» **Required work**
For the records below, please print exactly and only the lines from the one with "left elbow: (70, 106)" down to the one with "left shoulder: (351, 231)", both ends included, omitting the pictures.

-- Opening Marker --

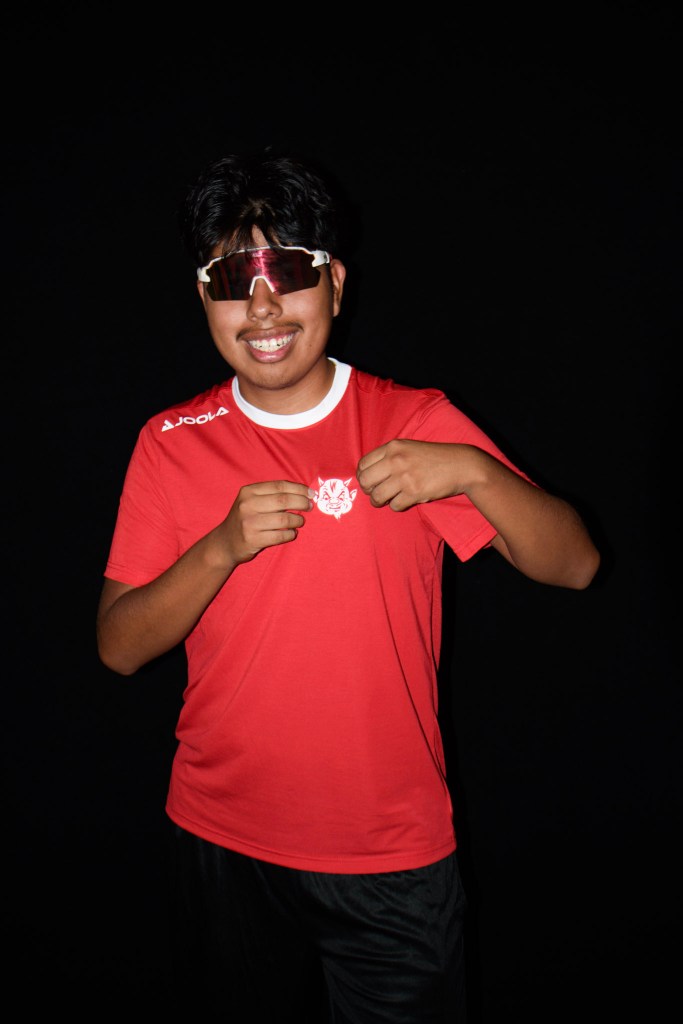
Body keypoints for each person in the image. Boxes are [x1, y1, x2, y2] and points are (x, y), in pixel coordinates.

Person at [96, 148, 600, 1022]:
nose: (262, 307)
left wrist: (474, 472)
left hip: (390, 855)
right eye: (232, 281)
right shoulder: (170, 441)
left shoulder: (416, 421)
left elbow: (576, 566)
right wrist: (219, 548)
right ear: (204, 299)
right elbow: (118, 648)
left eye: (288, 273)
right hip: (221, 839)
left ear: (333, 284)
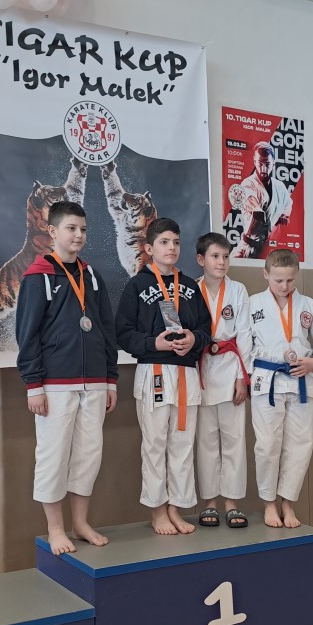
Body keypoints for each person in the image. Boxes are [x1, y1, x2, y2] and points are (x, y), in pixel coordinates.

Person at [16, 200, 118, 555]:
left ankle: (80, 523)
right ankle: (55, 529)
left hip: (95, 382)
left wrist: (110, 378)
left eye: (83, 229)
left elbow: (105, 329)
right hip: (55, 384)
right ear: (52, 231)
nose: (78, 235)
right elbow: (27, 334)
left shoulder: (92, 276)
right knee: (53, 455)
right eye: (71, 228)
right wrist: (33, 385)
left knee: (89, 455)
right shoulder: (38, 276)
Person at [115, 218, 212, 535]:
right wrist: (151, 344)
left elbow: (206, 329)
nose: (171, 248)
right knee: (155, 444)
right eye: (164, 242)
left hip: (185, 373)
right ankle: (157, 510)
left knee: (182, 444)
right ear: (149, 248)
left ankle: (176, 508)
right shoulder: (137, 285)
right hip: (154, 371)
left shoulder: (190, 287)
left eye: (176, 242)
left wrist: (193, 339)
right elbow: (122, 332)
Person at [248, 248, 313, 528]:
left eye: (290, 280)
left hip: (301, 380)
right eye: (278, 280)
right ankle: (269, 503)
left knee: (300, 444)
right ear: (266, 274)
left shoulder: (308, 305)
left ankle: (288, 503)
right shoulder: (253, 304)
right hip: (267, 380)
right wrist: (246, 377)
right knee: (267, 445)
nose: (284, 286)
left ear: (296, 275)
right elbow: (243, 345)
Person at [193, 232, 253, 529]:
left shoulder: (238, 290)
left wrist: (244, 377)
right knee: (205, 440)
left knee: (234, 438)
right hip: (202, 369)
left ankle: (232, 502)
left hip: (231, 367)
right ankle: (210, 502)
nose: (221, 262)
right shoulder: (191, 289)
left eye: (226, 257)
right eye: (215, 256)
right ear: (201, 259)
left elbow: (245, 335)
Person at [233, 142, 293, 260]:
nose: (264, 169)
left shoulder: (280, 187)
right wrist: (256, 210)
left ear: (273, 163)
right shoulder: (248, 184)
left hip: (271, 250)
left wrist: (285, 215)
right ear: (254, 161)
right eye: (260, 164)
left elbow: (288, 204)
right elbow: (251, 202)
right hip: (248, 248)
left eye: (267, 164)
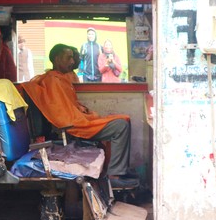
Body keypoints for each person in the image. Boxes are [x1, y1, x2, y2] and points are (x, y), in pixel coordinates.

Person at [22, 44, 139, 188]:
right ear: (57, 59)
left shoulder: (63, 78)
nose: (72, 62)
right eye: (68, 58)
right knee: (120, 125)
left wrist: (85, 113)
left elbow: (70, 106)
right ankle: (114, 175)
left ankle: (120, 170)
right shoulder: (52, 81)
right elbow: (62, 116)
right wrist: (85, 118)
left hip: (79, 119)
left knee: (123, 119)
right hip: (75, 126)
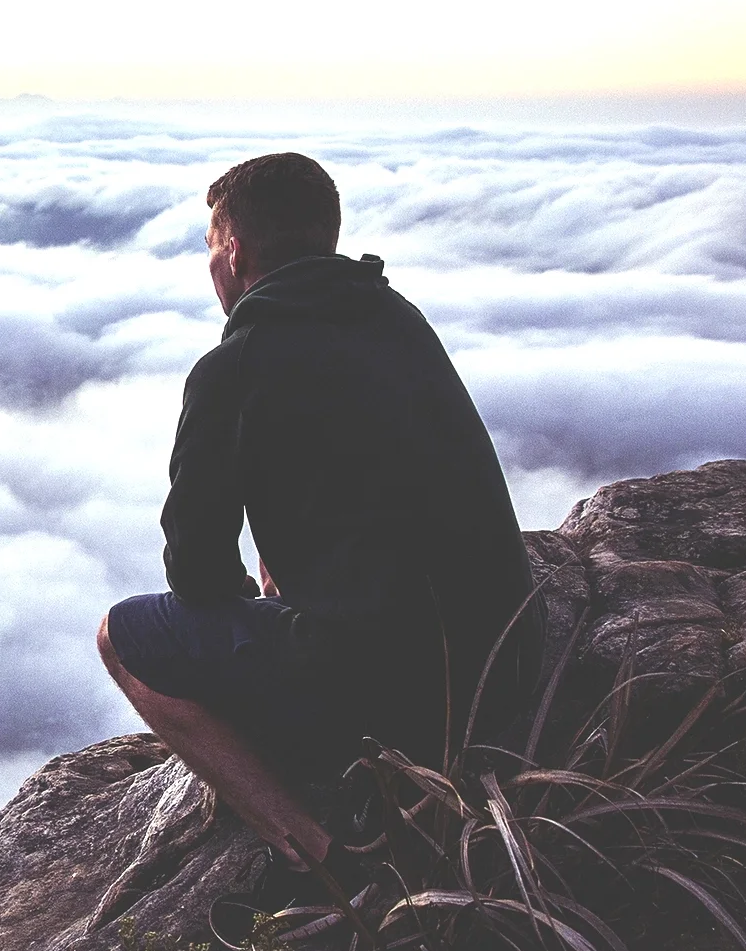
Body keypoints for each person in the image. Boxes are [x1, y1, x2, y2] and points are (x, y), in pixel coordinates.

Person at [96, 151, 535, 892]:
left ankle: (319, 852)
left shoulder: (235, 367)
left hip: (392, 700)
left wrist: (256, 606)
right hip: (507, 669)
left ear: (235, 253)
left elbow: (195, 570)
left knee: (123, 638)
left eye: (211, 247)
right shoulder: (398, 318)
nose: (212, 265)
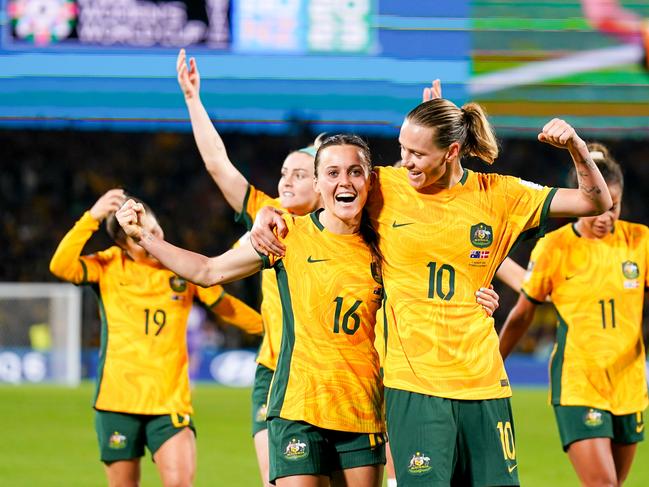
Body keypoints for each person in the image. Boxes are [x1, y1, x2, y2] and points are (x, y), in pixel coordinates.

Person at [250, 99, 612, 485]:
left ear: (452, 152)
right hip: (414, 388)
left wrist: (575, 147)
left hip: (484, 385)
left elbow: (595, 201)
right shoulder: (384, 186)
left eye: (417, 153)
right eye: (402, 148)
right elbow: (327, 191)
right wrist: (267, 214)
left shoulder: (501, 195)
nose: (404, 161)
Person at [49, 189, 263, 487]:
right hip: (118, 401)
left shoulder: (182, 267)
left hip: (169, 402)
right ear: (124, 244)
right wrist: (92, 217)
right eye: (140, 235)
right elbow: (60, 265)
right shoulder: (109, 265)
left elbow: (227, 307)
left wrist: (270, 328)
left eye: (154, 228)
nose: (152, 237)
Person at [176, 48, 322, 486]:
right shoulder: (269, 215)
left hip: (333, 371)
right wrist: (192, 100)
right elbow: (217, 164)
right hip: (274, 370)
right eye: (284, 172)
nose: (287, 180)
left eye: (300, 173)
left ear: (324, 181)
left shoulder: (351, 231)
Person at [499, 143, 647, 487]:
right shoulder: (555, 247)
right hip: (578, 385)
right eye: (599, 207)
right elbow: (523, 313)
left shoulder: (639, 241)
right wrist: (494, 363)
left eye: (615, 206)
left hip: (629, 385)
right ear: (583, 199)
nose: (606, 217)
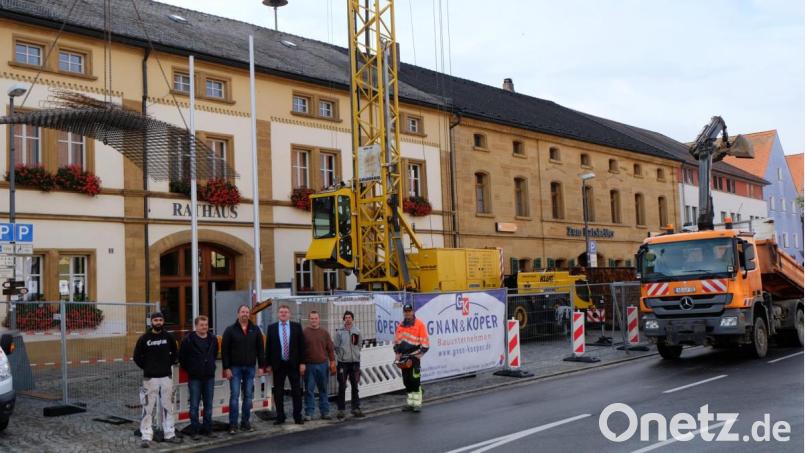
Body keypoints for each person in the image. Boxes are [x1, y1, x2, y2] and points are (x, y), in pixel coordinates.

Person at [133, 312, 180, 448]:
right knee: (147, 407)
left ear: (163, 321)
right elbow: (136, 356)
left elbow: (175, 353)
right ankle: (146, 436)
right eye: (155, 320)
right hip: (150, 378)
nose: (158, 322)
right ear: (151, 322)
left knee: (168, 407)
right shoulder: (144, 338)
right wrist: (147, 367)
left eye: (160, 320)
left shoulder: (169, 337)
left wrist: (168, 364)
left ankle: (169, 434)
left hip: (166, 377)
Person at [221, 305, 266, 435]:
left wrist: (262, 366)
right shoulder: (230, 330)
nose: (245, 314)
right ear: (238, 314)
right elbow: (225, 351)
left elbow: (260, 350)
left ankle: (245, 422)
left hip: (250, 368)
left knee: (248, 396)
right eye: (242, 312)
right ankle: (233, 424)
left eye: (247, 312)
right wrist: (226, 368)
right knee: (234, 396)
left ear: (249, 314)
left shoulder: (255, 329)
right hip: (235, 368)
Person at [265, 304, 306, 425]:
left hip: (293, 364)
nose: (283, 314)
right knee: (278, 392)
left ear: (289, 314)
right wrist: (268, 364)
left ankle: (297, 417)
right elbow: (268, 348)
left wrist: (303, 363)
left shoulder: (296, 327)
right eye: (281, 312)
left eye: (286, 312)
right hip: (278, 365)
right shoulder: (272, 328)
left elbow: (302, 347)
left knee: (296, 392)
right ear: (278, 314)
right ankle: (280, 416)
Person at [179, 315, 218, 440]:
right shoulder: (188, 340)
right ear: (196, 326)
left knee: (208, 404)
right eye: (201, 325)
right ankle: (194, 430)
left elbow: (214, 354)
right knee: (194, 405)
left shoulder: (213, 339)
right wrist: (191, 369)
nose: (204, 327)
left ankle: (208, 429)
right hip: (195, 377)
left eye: (206, 325)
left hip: (209, 376)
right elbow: (182, 358)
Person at [393, 303, 430, 412]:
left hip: (414, 357)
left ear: (412, 312)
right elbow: (397, 341)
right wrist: (397, 352)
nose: (407, 313)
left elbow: (425, 342)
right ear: (404, 312)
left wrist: (421, 353)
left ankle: (417, 404)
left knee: (415, 381)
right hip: (404, 358)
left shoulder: (419, 324)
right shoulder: (400, 325)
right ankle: (410, 404)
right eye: (406, 311)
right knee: (407, 381)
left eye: (409, 311)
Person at [302, 311, 336, 421]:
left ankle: (325, 412)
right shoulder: (305, 332)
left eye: (315, 318)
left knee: (323, 389)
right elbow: (300, 350)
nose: (314, 320)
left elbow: (330, 349)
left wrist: (332, 361)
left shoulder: (324, 333)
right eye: (312, 318)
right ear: (309, 320)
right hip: (309, 365)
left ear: (319, 319)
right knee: (309, 390)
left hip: (322, 365)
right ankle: (309, 413)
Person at [333, 310, 364, 419]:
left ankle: (356, 408)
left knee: (355, 386)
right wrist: (342, 355)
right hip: (343, 363)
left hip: (355, 363)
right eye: (346, 317)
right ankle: (341, 410)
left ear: (352, 319)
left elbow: (359, 345)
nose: (348, 319)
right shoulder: (339, 332)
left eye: (349, 317)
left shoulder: (358, 331)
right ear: (343, 319)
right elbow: (336, 347)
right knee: (342, 386)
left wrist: (355, 354)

-- Closing Marker --

» **Result for this task**
left elbow: (70, 106)
right ankle: (114, 175)
left ankle: (120, 170)
right shoulder: (52, 81)
right elbow: (62, 116)
right wrist: (85, 118)
left hip: (79, 119)
left knee: (123, 119)
right hip: (75, 126)
Body keypoints for each person in the image. Boxes are [x1, y1, x2, y2] and points are (x, y), in pixel coordinates.

Person at [96, 151, 535, 892]:
left ankle: (319, 852)
left shoulder: (235, 367)
left hip: (392, 700)
left wrist: (256, 606)
right hip: (507, 669)
left ear: (235, 253)
left elbow: (195, 570)
left knee: (123, 638)
left eye: (211, 247)
right shoulder: (398, 318)
nose: (212, 265)
Body keypoints for each person in the image. Boxes are [x1, y1, x2, y2] and points are (x, y), in pixel coordinates.

Person at [250, 99, 612, 485]:
left ear: (452, 152)
right hip: (414, 388)
left wrist: (575, 147)
left hip: (484, 385)
left elbow: (595, 201)
right shoulder: (384, 186)
left eye: (417, 153)
right eye: (402, 148)
right elbow: (327, 191)
right wrist: (267, 214)
left shoulder: (501, 195)
nose: (404, 161)
Person at [49, 189, 263, 487]:
right hip: (118, 401)
left shoulder: (182, 267)
left hip: (169, 402)
right ear: (124, 244)
right wrist: (92, 217)
right eye: (140, 235)
right elbow: (60, 265)
right shoulder: (109, 265)
left elbow: (227, 307)
left wrist: (270, 328)
left eye: (154, 228)
nose: (152, 237)
Person at [176, 48, 322, 486]:
right shoulder: (269, 215)
left hip: (333, 371)
right wrist: (192, 100)
right elbow: (217, 164)
right hip: (274, 370)
right eye: (284, 172)
nose: (287, 180)
left eye: (300, 173)
left ear: (324, 181)
left shoulder: (351, 231)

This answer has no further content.